Repeat the data exactly as it stands.

* [Material for the task]:
==============================

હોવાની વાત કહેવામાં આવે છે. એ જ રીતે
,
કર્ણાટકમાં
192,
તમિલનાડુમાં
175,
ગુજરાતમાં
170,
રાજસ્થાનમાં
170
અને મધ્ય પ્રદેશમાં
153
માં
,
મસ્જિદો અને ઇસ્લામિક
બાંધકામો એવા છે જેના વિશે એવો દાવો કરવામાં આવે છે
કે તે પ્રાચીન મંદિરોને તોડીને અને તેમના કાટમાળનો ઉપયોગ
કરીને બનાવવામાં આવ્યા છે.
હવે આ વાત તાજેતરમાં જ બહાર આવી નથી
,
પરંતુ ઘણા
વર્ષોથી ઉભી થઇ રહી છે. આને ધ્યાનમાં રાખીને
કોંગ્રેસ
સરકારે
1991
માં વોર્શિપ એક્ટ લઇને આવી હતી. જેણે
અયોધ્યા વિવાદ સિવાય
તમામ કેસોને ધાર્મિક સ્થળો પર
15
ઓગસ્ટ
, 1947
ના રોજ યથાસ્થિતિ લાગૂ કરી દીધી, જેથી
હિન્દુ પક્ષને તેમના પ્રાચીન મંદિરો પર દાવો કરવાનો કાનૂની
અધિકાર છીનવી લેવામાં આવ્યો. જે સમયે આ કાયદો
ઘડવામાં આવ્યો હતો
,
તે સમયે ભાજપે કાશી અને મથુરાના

==============================

* [Response area]:
હોવાની વાત કહેવામાં આવે છે. એ જ રીતે
,
કર્ણાટકમાં
192,
તમિલનાડુમાં
175,
ગુજરાતમાં
170,
રાજસ્થાનમાં
170
અને મધ્ય પ્રદેશમાં
153
માં
,
મસ્જિદો અને ઇસ્લામિક
બાંધકામો એવા છે જેના વિશે એવો દાવો કરવામાં આવે છે
કે તે પ્રાચીન મંદિરોને તોડીને અને તેમના કાટમાળનો ઉપયોગ
કરીને બનાવવામાં આવ્યા છે.
હવે આ વાત તાજેતરમાં જ બહાર આવી નથી
,
પરંતુ ઘણા
વર્ષોથી ઉભી થઇ રહી છે. આને ધ્યાનમાં રાખીને
કોંગ્રેસ
સરકારે
1991
માં વોર્શિપ એક્ટ લઇને આવી હતી. જેણે
અયોધ્યા વિવાદ સિવાય
તમામ કેસોને ધાર્મિક સ્થળો પર
15
ઓગસ્ટ
, 1947
ના રોજ યથાસ્થિતિ લાગૂ કરી દીધી, જેથી
હિન્દુ પક્ષને તેમના પ્રાચીન મંદિરો પર દાવો કરવાનો કાનૂની
અધિકાર છીનવી લેવામાં આવ્યો. જે સમયે આ કાયદો
ઘડવામાં આવ્યો હતો
,
તે સમયે ભાજપે કાશી અને મથુરાના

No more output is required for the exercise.